- **Problem details**
Write the next part of the article on hashing in malware analysis, picking up after its final paragraph.

- **Reading passage**

Visit the Evidence Files Facebook and YouTube pages, including the latest podcast episode; Like, Follow, Subscribe or Share!; Like, Follow, Subscribe or Share!
***Note: this article discusses cyberattack techniques and links to tools that malicious actors could use to commit crimes. These tools are linked because while they can be used for evil, they are also used by professionals working to prevent attacks and the harms that result from them. These are publicly available resources. I take no responsibility for anyone who may choose to use them illegally. For those with the proper intent, please make sure the access to or use of such tools does not violate any laws in the jurisdiction in which you live or work.***
Malware is so ubiquitous across our increasingly-connected world that legions of people now spend their entire days trying to find it. In addition to searching for malicious programs, threat hunters also work to identify their creators or users. Because attackers tend to try to cover their tracks, analysts often start with only bits of information (both literal and figurative) from which they engage in a sort of detective work to piece together clues to reach a positive identification. While analysts who are particularly skilled at what they do will employ numerous methodologies, this article discusses one in particular—hashing. I chose this topic because in one of my own cybersecurity classes, I discovered that students did not fully comprehend the variety of ways hashing can assist in cybersecurity and malware analysis. In part, this article is for them.
Hashing Basics
Cryptographic hashing, put simply, is a mathematical process for converting data into a unique string of letters and numbers. The algorithm used in the conversion determines the length of the output string. In other words, a specific hashing algorithm will always produce the same-sized output string regardless of the amount of content hashed. Hashable data includes essentially anything—letters, numbers, and other characters. Likewise, the file type makes no difference. One can calculate a hash value for a document, video, audio recording, or whatever else. To produce fixed-length outputs, the hashing process first breaks the target data into blocks. It then calculates the hash value of each block, combining them one-to-the-next until it reaches the end of the dataset. The key aspect of hashing lies in its consistency—identical data will produce an identical result every time if hashed using the same hash function.
For example, using the SHA-11 hash function, the word hello produces a value of:
AAF4C61DDCC5E8A2DABEDE0F3B482CD9AEA9434D
The result will remain the same irrespective of the tool used (at least it should if the tool is calibrated correctly), as long as the same function is applied. SHA-1 creates a 160-bit output value, displayed above and below. Any other input of any size run through the SHA-1 hash function will still produce an output of 160 bits. Here is an example:
8749A92A9941F1DD4815F10CC4A72197AB4E79C6
This value represents the SHA-1 hash result for the entire first paragraph of this article. Note that both outputs are 40 characters long. Within the output, each pair of characters represents a byte of data, articulated in hexadecimal.

- **Excerpted records**
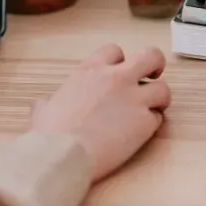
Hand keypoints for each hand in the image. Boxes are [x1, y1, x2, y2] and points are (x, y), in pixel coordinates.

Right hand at [31, 44, 170, 182]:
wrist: (64, 155)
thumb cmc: (51, 134)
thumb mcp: (44, 110)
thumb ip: (48, 103)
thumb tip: (42, 105)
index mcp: (90, 71)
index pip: (114, 50)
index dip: (120, 61)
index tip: (120, 72)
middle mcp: (116, 78)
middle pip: (150, 56)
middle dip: (156, 65)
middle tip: (153, 77)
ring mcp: (133, 99)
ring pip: (163, 88)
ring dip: (159, 99)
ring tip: (151, 110)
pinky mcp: (143, 122)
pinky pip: (157, 118)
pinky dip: (151, 124)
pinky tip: (139, 134)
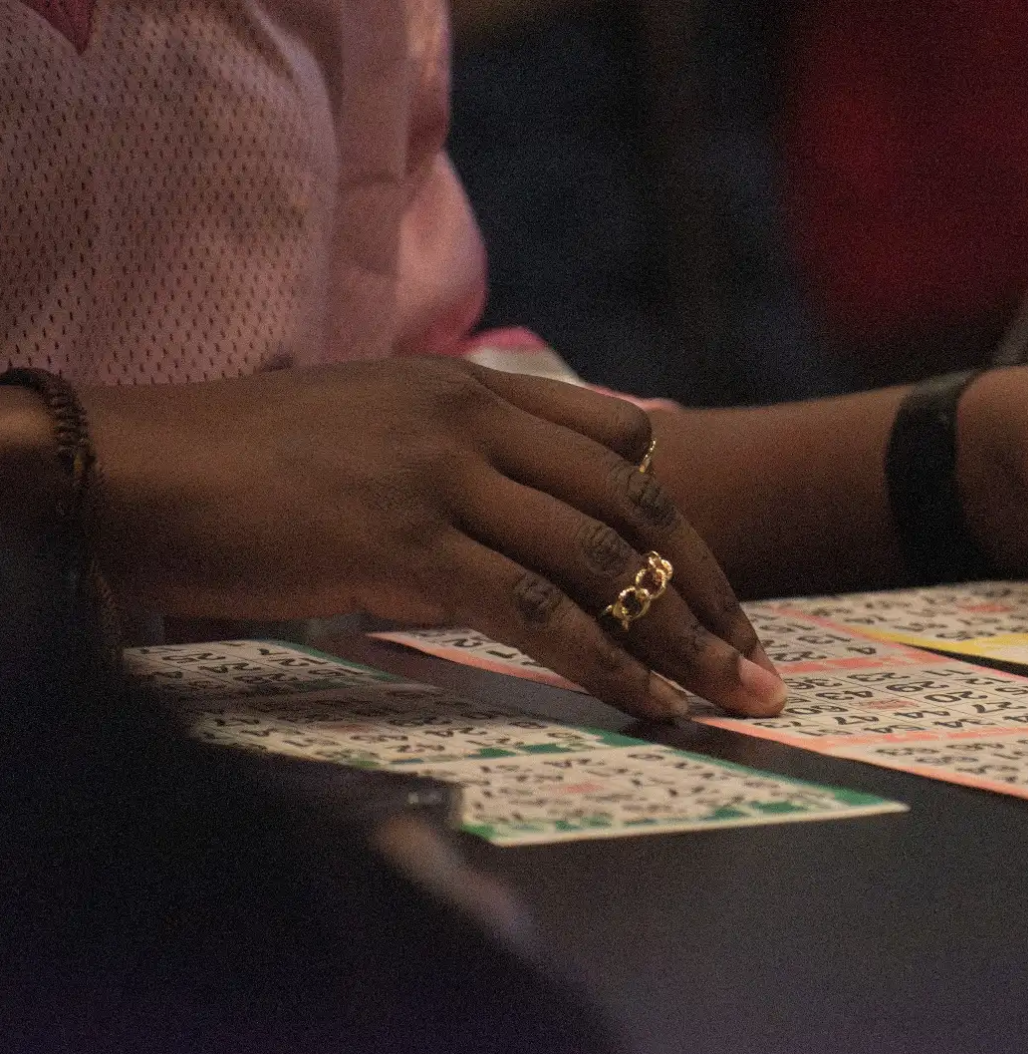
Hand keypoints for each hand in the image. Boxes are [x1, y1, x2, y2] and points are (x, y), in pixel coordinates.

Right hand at [78, 358, 784, 718]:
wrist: (142, 467)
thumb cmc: (248, 460)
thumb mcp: (376, 425)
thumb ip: (465, 448)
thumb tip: (531, 502)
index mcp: (473, 389)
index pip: (621, 444)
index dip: (682, 524)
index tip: (718, 590)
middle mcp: (475, 420)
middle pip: (635, 508)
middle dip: (710, 590)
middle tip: (758, 659)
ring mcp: (445, 476)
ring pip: (600, 561)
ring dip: (681, 637)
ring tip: (736, 697)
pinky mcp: (408, 542)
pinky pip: (538, 610)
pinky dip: (607, 663)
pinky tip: (651, 705)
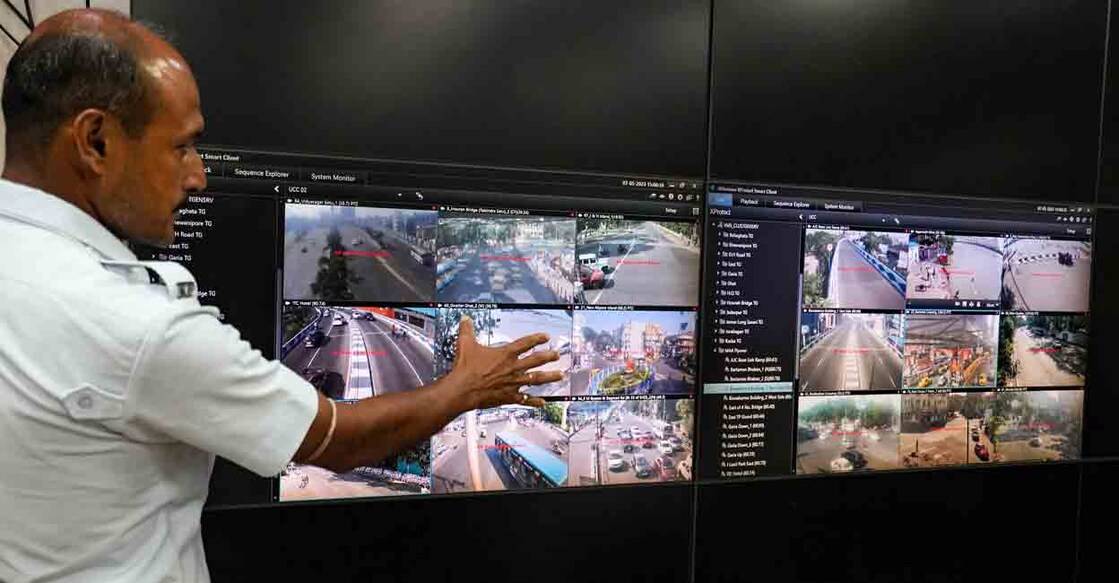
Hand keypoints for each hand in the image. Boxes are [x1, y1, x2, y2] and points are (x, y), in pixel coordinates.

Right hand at [445, 316, 562, 409]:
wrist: (462, 390)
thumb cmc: (464, 368)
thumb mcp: (465, 344)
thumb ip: (467, 330)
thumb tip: (465, 318)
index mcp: (505, 354)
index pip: (525, 343)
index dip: (536, 339)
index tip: (545, 337)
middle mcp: (513, 368)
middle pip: (536, 361)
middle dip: (548, 357)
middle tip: (557, 355)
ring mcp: (513, 383)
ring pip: (536, 379)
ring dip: (550, 377)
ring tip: (560, 376)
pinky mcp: (509, 397)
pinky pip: (525, 399)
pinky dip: (535, 401)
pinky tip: (543, 402)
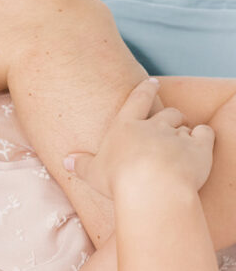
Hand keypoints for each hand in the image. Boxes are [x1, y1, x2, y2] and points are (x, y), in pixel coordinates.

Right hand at [64, 79, 214, 198]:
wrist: (152, 188)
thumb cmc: (118, 180)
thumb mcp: (92, 173)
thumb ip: (81, 165)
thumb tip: (66, 161)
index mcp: (125, 128)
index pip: (137, 100)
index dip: (145, 89)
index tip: (152, 82)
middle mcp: (153, 127)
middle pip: (166, 113)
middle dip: (170, 116)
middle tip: (170, 122)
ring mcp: (176, 136)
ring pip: (185, 125)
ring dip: (184, 130)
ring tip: (182, 141)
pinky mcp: (198, 147)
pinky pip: (204, 134)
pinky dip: (203, 137)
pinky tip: (200, 142)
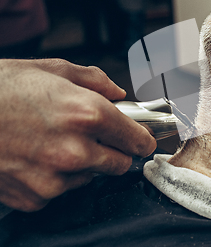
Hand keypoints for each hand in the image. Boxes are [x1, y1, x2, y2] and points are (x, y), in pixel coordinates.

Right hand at [0, 59, 155, 211]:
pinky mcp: (34, 197)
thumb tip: (118, 92)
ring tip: (54, 143)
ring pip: (89, 177)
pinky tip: (35, 157)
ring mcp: (55, 178)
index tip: (140, 139)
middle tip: (95, 138)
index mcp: (89, 114)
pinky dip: (55, 178)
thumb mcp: (51, 69)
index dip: (141, 138)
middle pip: (120, 164)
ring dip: (83, 165)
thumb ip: (95, 80)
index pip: (138, 140)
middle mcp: (77, 150)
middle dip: (113, 151)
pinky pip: (60, 190)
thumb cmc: (0, 89)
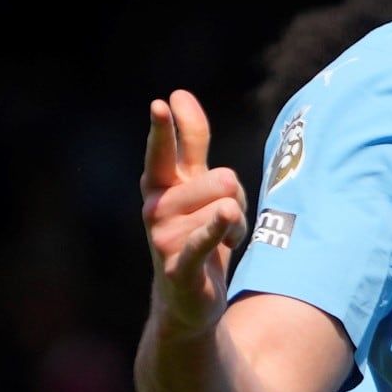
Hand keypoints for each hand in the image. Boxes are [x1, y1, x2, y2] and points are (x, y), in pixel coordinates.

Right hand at [141, 89, 249, 339]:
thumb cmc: (196, 232)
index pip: (165, 151)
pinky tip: (226, 212)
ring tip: (225, 240)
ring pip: (224, 210)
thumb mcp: (196, 186)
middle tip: (226, 215)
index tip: (162, 103)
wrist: (189, 298)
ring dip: (237, 227)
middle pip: (216, 180)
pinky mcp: (178, 266)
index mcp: (158, 184)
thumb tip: (178, 94)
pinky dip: (215, 229)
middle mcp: (155, 207)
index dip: (167, 129)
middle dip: (235, 196)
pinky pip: (202, 240)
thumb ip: (191, 143)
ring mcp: (162, 237)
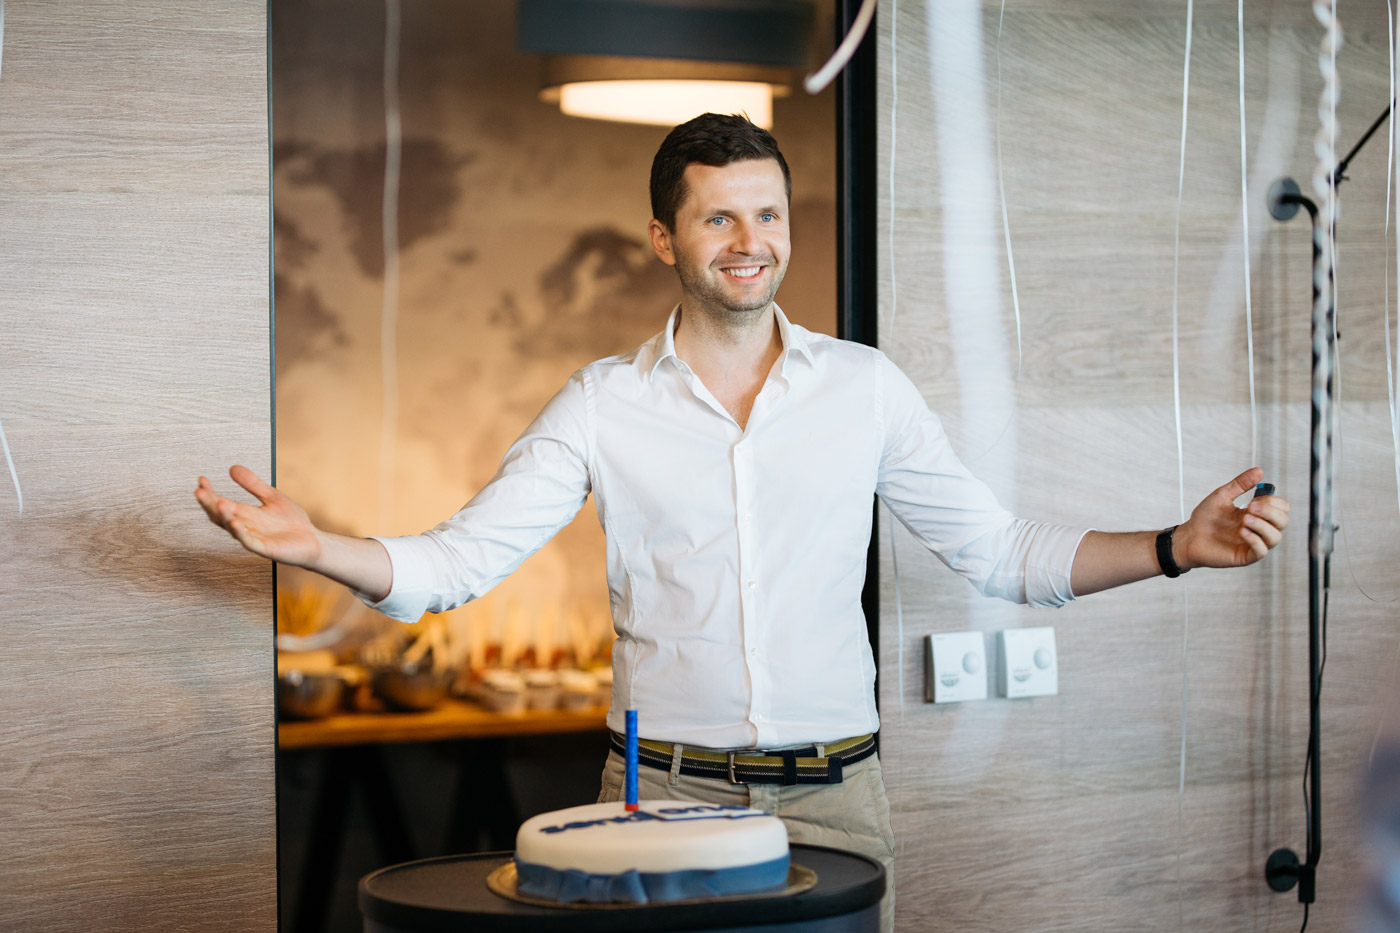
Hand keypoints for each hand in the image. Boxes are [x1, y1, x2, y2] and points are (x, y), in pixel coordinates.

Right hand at [194, 465, 322, 566]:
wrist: (312, 540)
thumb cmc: (291, 521)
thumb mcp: (271, 496)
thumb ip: (252, 484)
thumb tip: (232, 467)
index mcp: (245, 514)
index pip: (221, 503)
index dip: (210, 493)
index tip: (201, 480)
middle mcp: (245, 526)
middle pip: (221, 516)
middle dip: (210, 504)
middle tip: (199, 491)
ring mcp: (254, 538)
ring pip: (233, 528)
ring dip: (225, 516)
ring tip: (219, 502)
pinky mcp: (265, 549)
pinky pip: (249, 542)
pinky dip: (241, 533)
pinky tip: (236, 522)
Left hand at [1175, 467, 1289, 570]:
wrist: (1189, 536)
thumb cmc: (1205, 518)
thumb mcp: (1222, 496)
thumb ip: (1240, 484)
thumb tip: (1258, 471)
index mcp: (1256, 513)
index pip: (1281, 508)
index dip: (1273, 501)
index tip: (1255, 498)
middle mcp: (1258, 528)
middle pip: (1283, 521)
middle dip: (1270, 512)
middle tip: (1251, 506)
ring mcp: (1253, 543)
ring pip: (1276, 537)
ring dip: (1263, 526)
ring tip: (1245, 519)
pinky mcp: (1246, 556)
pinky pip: (1262, 551)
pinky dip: (1255, 540)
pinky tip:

- **Exercise answer**
The obvious value of cryptographic hashing is that it will reveal whether two large datasets are identical. The change of even a single bit will radically alter the hash value. To display this, here is the SHA-1 hash value output of the entire first paragraph again, but this time without the last period (the dot after ‘for them’).
572831FA493002910C6F6929CB46CD9EBD7893F6
As this example shows, the output changes considerably with even the smallest alteration from one dataset to the next. Thus, if two very large files are exactly the same, their hash value output will also be the same. This makes the comparison of two large datasets or files extremely fast. The illustration of the hash of the first paragraph with and then without a single period reveals, however, that two very large files need only one character—any character—to differ, and the hash value outputs will differ substantially. For analysts, this complicates matters when examining malware for telltale signs because attackers need only to tweak their code a tiny bit to evade a cryptographic hash analysis.
So How Can Malware Analysts Utilize Hashing?
In opening, this article noted that investigations of breaches and other malware-related incidents often start with limited data—or clues. Analysts, like any crime solver, seek to answer rather basic questions: what happened, how did it happen, when did it happen, why (or with what) did it happen, and who did it? The answer to many of these often begins by identifying the tool employed in the attack—the malicious program or file. Knowing the program used, analysts have an easier time figuring out the remaining questions because that knowledge directs them where to look. For instance, identifying known malware on a system might uncover the person or entity behind the attack if that person ‘took credit’ for a previous attack using the same program, or had been busted by authorities for using it before. In other cases, positively identifying malware on a system will enable analysts to profit from the research of others to determine what the program does or how to remove it. Moreover, identifying malware and employing a hash analysis allows analysts to search for wherever else it might be available on the internet or dark web.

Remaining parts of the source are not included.